It’s a near-forgotten part of Chicago history, but two veterans are raising money for a memorial dedicated to Chicago’s role in WWII’s submarine warfare. Steve Benicke and Frank Voznak, both submarine veterans, are telling the story of the Chicago River and victory in the South Pacific.
“We’re going to be erecting a memorial to the 28 submarines that were built in Manitowoc, Wis., during WWII,” says Benicke.
Manitowoc Shipping, just south of Green Bay, Wisc., turned out more than two dozen submarines during the course of the war. The Wisconsin Maritime Museum houses the few photos showing the Michigan-made subs being tested in Lake Michigan.
“They tested them on the Great Lakes,” says Voznak. “It was practical, feasible.”
Built long before the Saint Lawrence Seaway even began construction, the 310-foot long submarines had to come through Chicago in order to make their way to the Mississippi River and then the Gulf of Mexico before heading to battle in the South Pacific. It wasn’t an easy journey. The submarines journeyed from Lockport to the Chicago Sanitary Canal which they followed to the Illinois River and finally were transported on barges down the Mississippi. When they reached the gulf, they were sent off to the war where they were integral to many victories at sea.
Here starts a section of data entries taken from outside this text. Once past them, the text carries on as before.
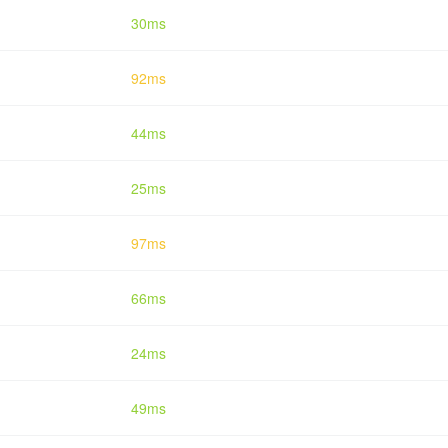
30ms
92ms
44ms
25ms
97ms
66ms
24ms
49ms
“The figure is something like 500,000 tons of enemy shipping that they sunk,” says Benicke.
Not all of the submarines, or their crews, returned from war. Benicke, Voznak and other WWII submarinees are raising money to build a memorial in honor of all the submarines and submarine sailors who served in the war.
“Four of them were lost in combat with all hands,” says Voznak. “It’s dedicated to all submarine sailors, them in particular.”